「ごふっ! そ、そういう咲桜こそないの?」

「私はないね」

断言する。すると笑満は平坦な目をした。

「どーだか? いきなり彼氏できました~、とかありそうだよ、咲桜。それまでなんの脈絡もなしに」

「私どんな状態だ。まー、まさかだけど彼氏なんて出来たら報告するよ。笑満には」

「俺には?」

「頼に弱み握らせるわけなかろう」

「咲桜は彼氏のこと弱みだと思ってるの?」

「うん」

頼に素直に肯く。いやだってさ、大好きな人とか、人質に取られたら一番やばいじゃん? という、在義父さんの仕事的思考の私だ。

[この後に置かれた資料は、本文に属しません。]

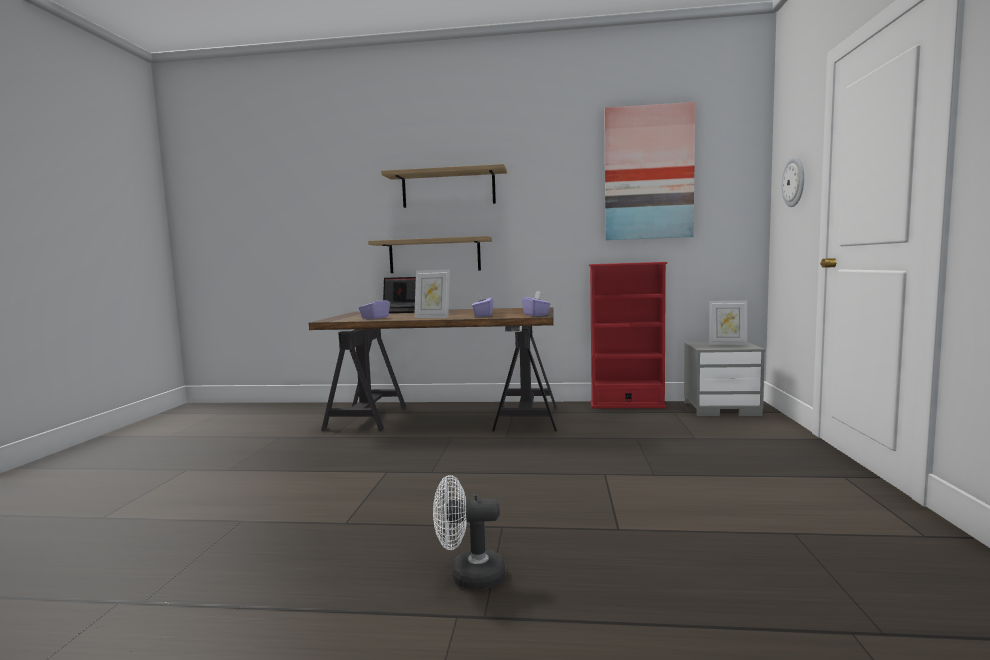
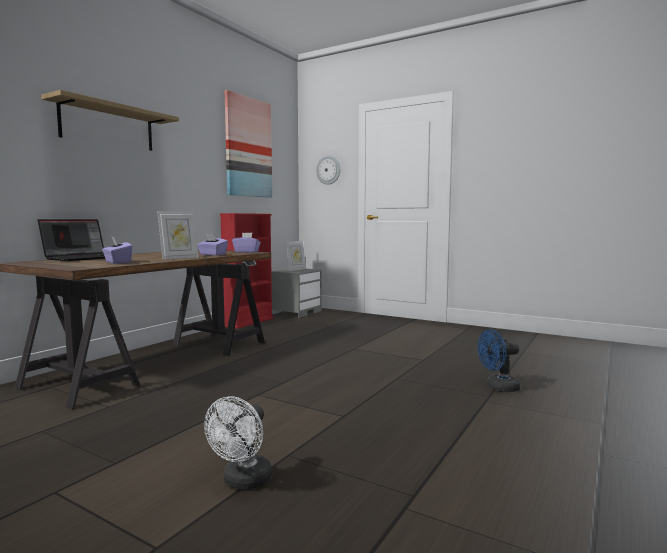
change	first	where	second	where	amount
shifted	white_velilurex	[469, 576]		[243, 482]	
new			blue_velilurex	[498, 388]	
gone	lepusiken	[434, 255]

「咲桜も通常運転だね……。あー、咲桜にも頼にも幸せになってほしい~!」

「ど、どうした、笑満」

「大丈夫? 炭酸で酔った?」

頼に問われて、笑満はくわっと口を開いた。

「んなわけあるかい。だって咲桜も頼もあたしの親友だもん~。絶対幸せにならないとゆるさない!」

「何ギレ?」

「ははっ。なら笑満も幸せになるってことだね。頼、将来の笑満の彼氏にこの可愛い絡み見せて自慢したいから写真撮って」

「うい」

「ちょっと咲桜、頼! 変な写真は撮らなくていいのー!」

中学二年生のクリスマス。来年度に迫る受験のことは一旦置いておいて、私は親友たちとクリスマスパーティーにいそしんでいた。

彼氏なんて、空想上の生き物だった。